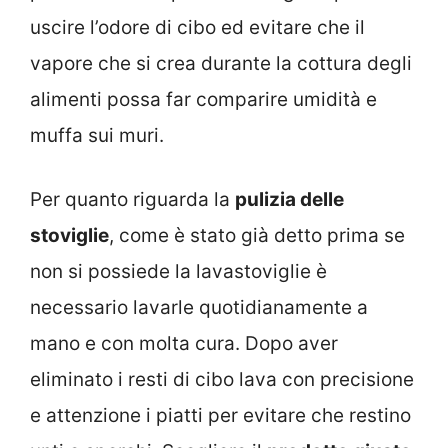
uscire l’odore di cibo ed evitare che il
vapore che si crea durante la cottura degli
alimenti possa far comparire umidità e
muffa sui muri.
Per quanto riguarda la
pulizia delle
stoviglie
, come è stato già detto prima se
non si possiede la lavastoviglie è
necessario lavarle quotidianamente a
mano e con molta cura. Dopo aver
eliminato i resti di cibo lava con precisione
e attenzione i piatti per evitare che restino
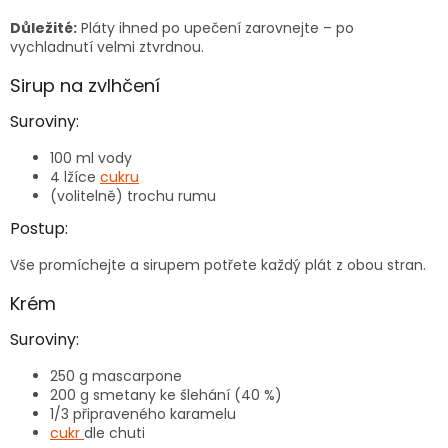
Důležité:
Pláty ihned po upečení zarovnejte – po
vychladnutí velmi ztvrdnou.
Sirup na zvlhčení
Suroviny:
100 ml vody
4 lžíce
cukru
(volitelně) trochu rumu
Postup:
Vše promíchejte a sirupem potřete každý plát z obou stran.
Krém
Suroviny:
250 g mascarpone
200 g smetany ke šlehání (40 %)
1/3 připraveného karamelu
cukr
dle chuti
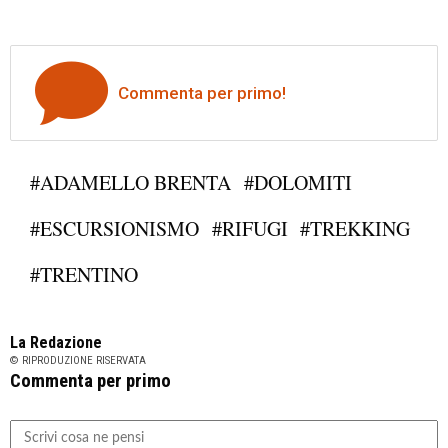
Commenta per primo!
#ADAMELLO BRENTA
#DOLOMITI
#ESCURSIONISMO
#RIFUGI
#TREKKING
#TRENTINO
La Redazione
© RIPRODUZIONE RISERVATA
Commenta per primo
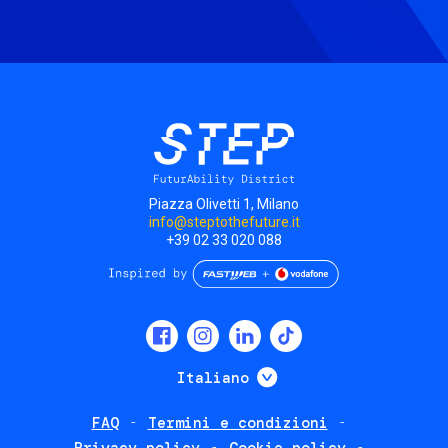
Piazza Olivetti 1, Milano
info@steptothefuture.it
+39 02 33 020 088
Social
menu
Mostra ulteriori
Italiano
FAQ
Termini e condizioni
Footer
Privacy policy
Cookie policy
policies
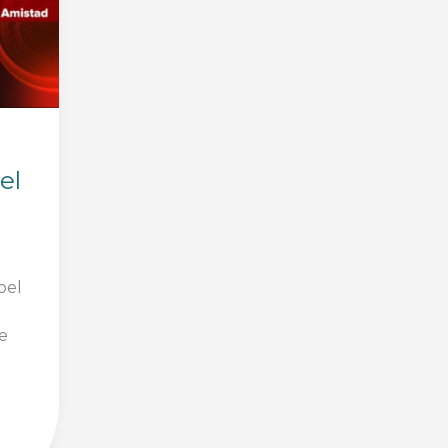
el
oel
e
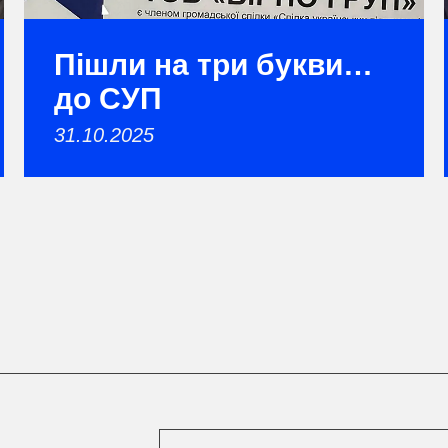
Пішли на три букви…
до СУП
31.10.2025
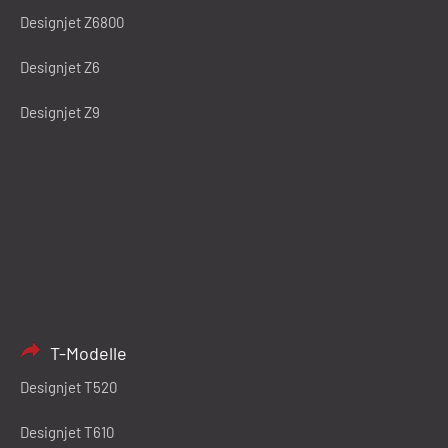
Designjet Z6800
Designjet Z6
Designjet Z9
T-Modelle
Designjet T520
Designjet T610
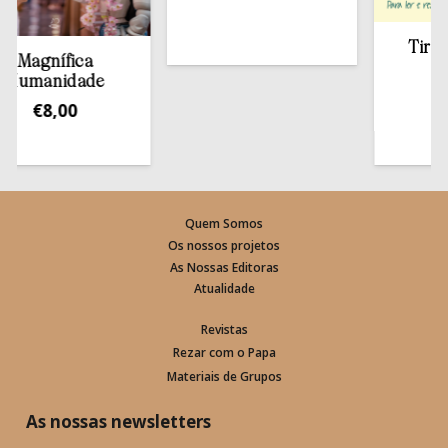
Tirar a B
agnífica
esta
manidade
€
13
€
8,00
Quem Somos
Os nossos projetos
As Nossas Editoras
Atualidade
Revistas
Rezar com o Papa
Materiais de Grupos
As nossas newsletters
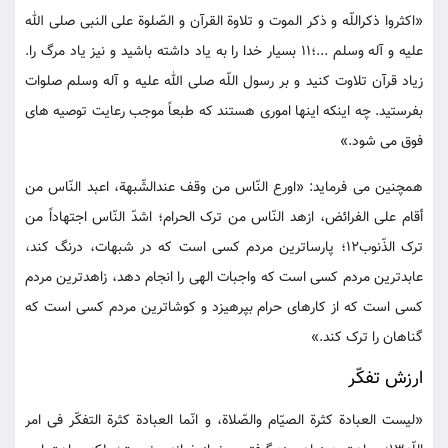
«اکثروا ذکراللّه و ذکر الموت و تلاوة القرآن و الصّلوة علی النبی صلی الله
علیه و آله وسلم ...؛11 بسیار خدا را به یاد داشته باشید و نیز یاد مرگ را.
زیاد قرآن تلاوت کنید و بر رسول اللّه صلی الله علیه و آله وسلم صلوات
بفرستید. چه اینکه اینها اموری هستند که طبعاً موجب رعایت توصیه های
فوق می شود.»
همچنین می فرماید: «اورع النّاس من وقف عندالشّبهة، اعبد النّاس من
أقام علی الفرائض، ازهد النّاس من ترک الحرام؛ اشدّ النّاس اجتهاداً من
ترک الذّنوب12؛ پارساترین مردم کسی است که در شبهات، درنگ کند،
عابدترین مردم کسی است که واجبات الهی را انجام دهد، زاهدترین مردم
کسی است که از کارهای حرام بپرهیزد و کوشاترین مردم کسی است که
گناهان را ترک کند.»
ارزش تفکّر
«لیست العبادة کثرة الصیّام والصّلاة، و انّما العبادة کثرة التفکّر فی امر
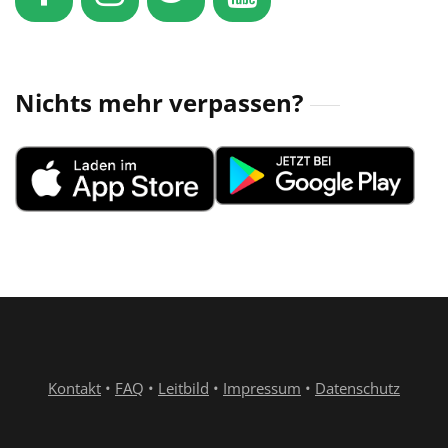
Nichts mehr verpassen?
Kontakt
•
FAQ
•
Leitbild
•
Impressum
•
Datenschutz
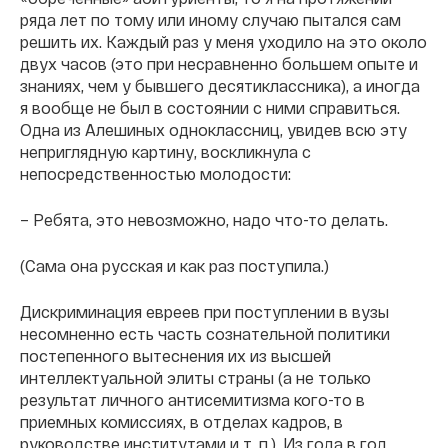
ряда лет по тому или иному случаю пытался сам
решить их. Каждый раз у меня уходило на это около
двух часов (это при несравненно большем опыте и
знаниях, чем у бывшего десятиклассника), а иногда
я вообще не был в состоянии с ними справиться.
Одна из Алешиных одноклассниц, увидев всю эту
неприглядную картину, воскликнула с
непосредственностью молодости:
– Ребята, это невозможно, надо что-то делать.
(Сама она русская и как раз поступила.)
Дискриминация евреев при поступлении в вузы
несомненно есть часть сознательной политики
постепенного вытеснения их из высшей
интеллектуальной элиты страны (а не только
результат личного антисемитизма кого-то в
приемных комиссиях, в отделах кадров, в
руководстве институтами и т. п.). Из года в год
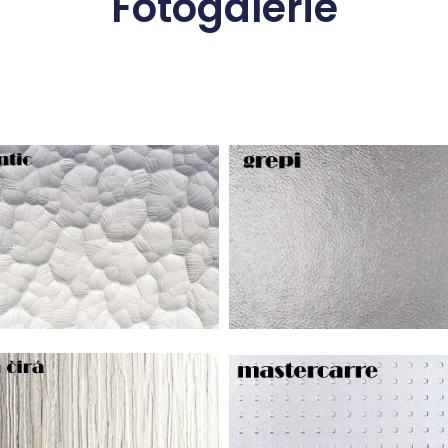
Fotogalerie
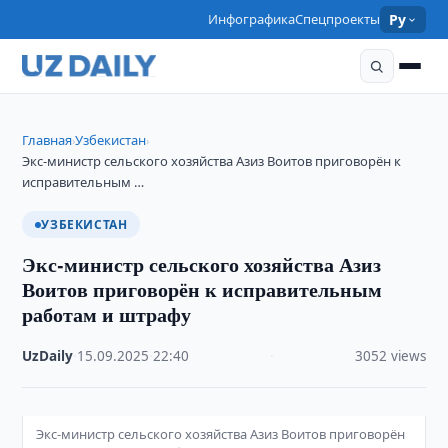
Инфографика
Спецпроекты
Ру
Главная
Узбекистан
›
›
Экс-министр сельского хозяйства Азиз Воитов приговорён к
исправительным …
УЗБЕКИСТАН
Экс-министр сельского хозяйства Азиз
Воитов приговорён к исправительным
работам и штрафу
UzDaily
·
15.09.2025
·
22:40
·
3052 views
Экс-министр сельского хозяйства Азиз Воитов приговорён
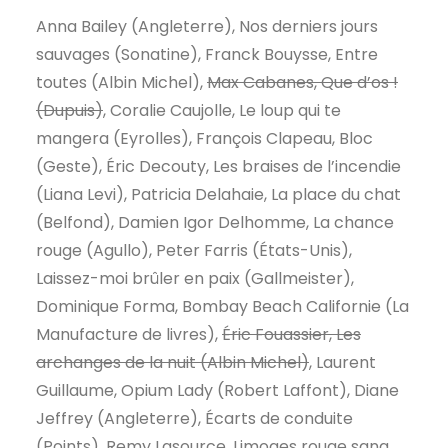
Anna Bailey (Angleterre), Nos derniers jours
sauvages (Sonatine), Franck Bouysse, Entre
toutes (Albin Michel),
Max Cabanes, Que d’os !
(Dupuis)
, Coralie Caujolle, Le loup qui te
mangera (Eyrolles), François Clapeau, Bloc
(Geste), Éric Decouty, Les braises de l’incendie
(Liana Levi), Patricia Delahaie, La place du chat
(Belfond), Damien Igor Delhomme, La chance
rouge (Agullo), Peter Farris (États-Unis),
Laissez-moi brûler en paix (Gallmeister),
Dominique Forma, Bombay Beach Californie (La
Manufacture de livres),
Éric Fouassier, Les
archanges de la nuit (Albin Michel)
, Laurent
Guillaume, Opium Lady (Robert Laffont), Diane
Jeffrey (Angleterre), Écarts de conduite
(Points), Remy Lasource, Limoges rouge sang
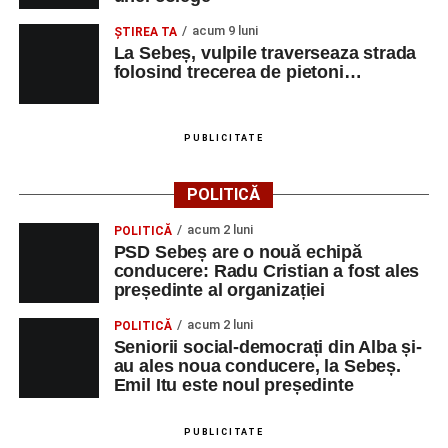
acum 9 luni
ŞTIREA TA
La Sebeș, vulpile traverseaza strada
folosind trecerea de pietoni…
PUBLICITATE
POLITICĂ
acum 2 luni
POLITICĂ
PSD Sebeș are o nouă echipă
conducere: Radu Cristian a fost ales
președinte al organizației
acum 2 luni
POLITICĂ
Seniorii social-democrați din Alba și-
au ales noua conducere, la Sebeș.
Emil Itu este noul președinte
PUBLICITATE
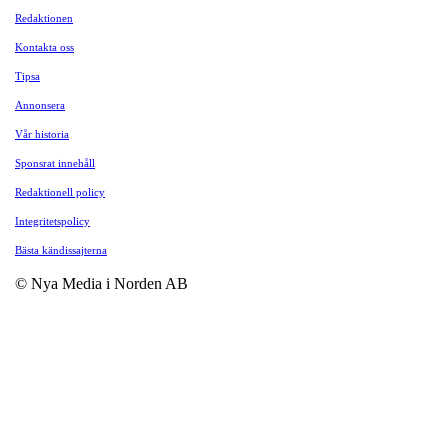
Redaktionen
Kontakta oss
Tipsa
Annonsera
Vår historia
Sponsrat innehåll
Redaktionell policy
Integritetspolicy
Bästa kändissajterna
© Nya Media i Norden AB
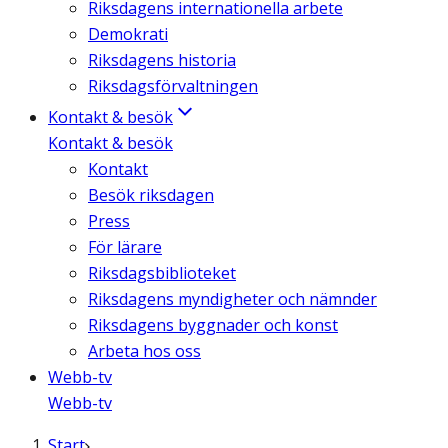
Riksdagens internationella arbete
Demokrati
Riksdagens historia
Riksdagsförvaltningen
Kontakt & besök
Kontakt & besök
Kontakt
Besök riksdagen
Press
För lärare
Riksdagsbiblioteket
Riksdagens myndigheter och nämnder
Riksdagens byggnader och konst
Arbeta hos oss
Webb-tv
Webb-tv
Start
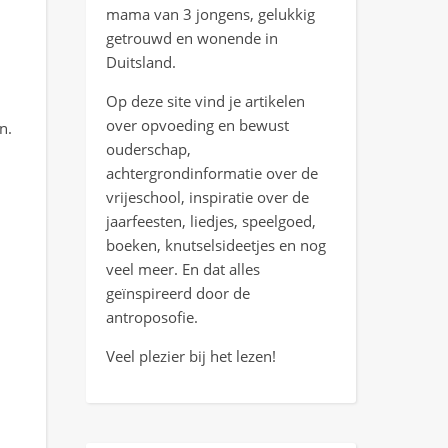
mama van 3 jongens, gelukkig
getrouwd en wonende in
Duitsland.
Op deze site vind je artikelen
over opvoeding en bewust
n.
ouderschap,
achtergrondinformatie over de
vrijeschool, inspiratie over de
jaarfeesten, liedjes, speelgoed,
boeken, knutselsideetjes en nog
veel meer. En dat alles
geïnspireerd door de
antroposofie.
Veel plezier bij het lezen!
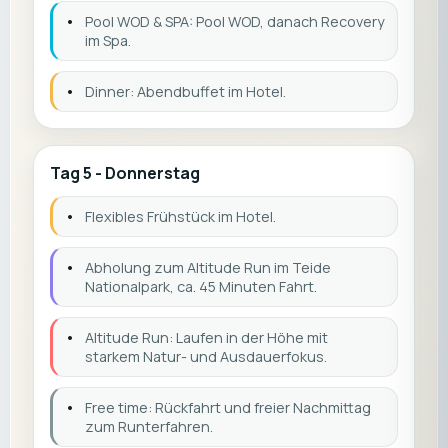
•
Pool WOD & SPA: Pool WOD, danach Recovery
im Spa.
•
Dinner: Abendbuffet im Hotel.
Tag 5 - Donnerstag
•
Flexibles Frühstück im Hotel.
•
Abholung zum Altitude Run im Teide
Nationalpark, ca. 45 Minuten Fahrt.
•
Altitude Run: Laufen in der Höhe mit
starkem Natur- und Ausdauerfokus.
•
Free time: Rückfahrt und freier Nachmittag
zum Runterfahren.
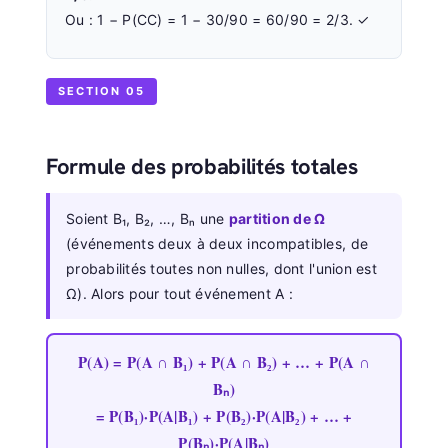
Ou : 1 − P(CC) = 1 − 30/90 = 60/90 = 2/3. ✓
SECTION 05
Formule des probabilités totales
Soient B₁, B₂, …, Bₙ une
partition de Ω
(événements deux à deux incompatibles, de
probabilités toutes non nulles, dont l'union est
Ω). Alors pour tout événement A :
P(A) = P(A ∩ B₁) + P(A ∩ B₂) + … + P(A ∩
Bₙ)
= P(B₁)·P(A|B₁) + P(B₂)·P(A|B₂) + … +
P(Bₙ)·P(A|Bₙ)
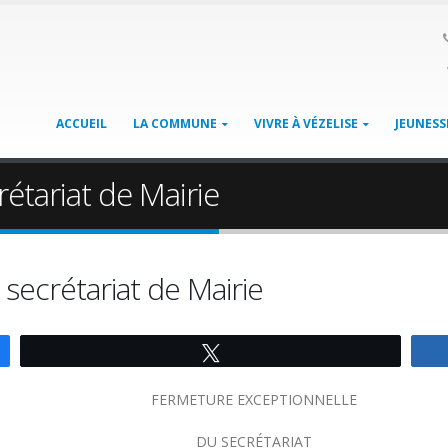
ACCUEIL
LA COMMUNE
VIVRE À VÉZELISE
JEUNESS
étariat de Mairie
secrétariat de Mairie
Tweetez
FERMETURE EXCEPTIONNELLE
DU SECRÉTARIAT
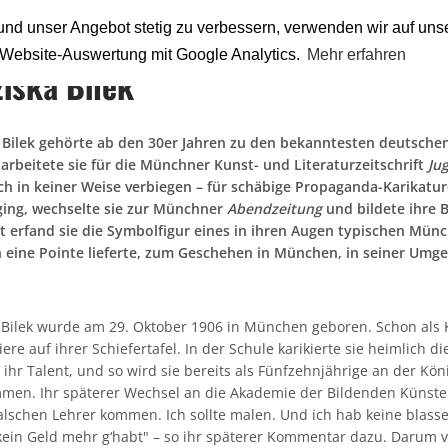
nd unser Angebot stetig zu verbessern, verwenden wir auf uns
n Website-Auswertung mit Google Analytics.
Mehr erfahren
ziska Bilek
 Bilek gehörte ab den 30er Jahren zu den bekanntesten deutsche
arbeitete sie für die Münchner Kunst- und Literaturzeitschrift
Ju
sich in keiner Weise verbiegen – für schäbige Propaganda-Karikatur
ing, wechselte sie zur Münchner
Abendzeitung
und bildete ihre B
it erfand sie die Symbolfigur eines in ihren Augen typischen Mün
h eine Pointe lieferte, zum Geschehen in München, in seiner Umge
 Bilek wurde am 29. Oktober 1906 in München geboren. Schon als 
iere auf ihrer Schiefertafel. In der Schule karikierte sie heimlich 
ihr Talent, und so wird sie bereits als Fünfzehnjährige an der K
en. Ihr späterer Wechsel an die Akademie der Bildenden Künste ve
alschen Lehrer kommen. Ich sollte malen. Und ich hab keine blasse
ein Geld mehr g‘habt" – so ihr späterer Kommentar dazu. Darum ve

* [The problem]
Starting at the line containing "Пішли на три букви…" and ending at the line containing "As nossas newsletters", write out the records above again with "Quem Somos" swapped for "Sobre Nós" and nothing else altered. Leave the pictures out of your answer.

* [Output of the task]
Пішли на три букви…
до СУП
31.10.2025
Designjet Z6800
Designjet Z6
Designjet Z9
T-Modelle
Designjet T520
Designjet T610
Tirar a B
agnífica
esta
manidade
€
13
€
8,00
Sobre Nós
Os nossos projetos
As Nossas Editoras
Atualidade
Revistas
Rezar com o Papa
Materiais de Grupos
As nossas newsletters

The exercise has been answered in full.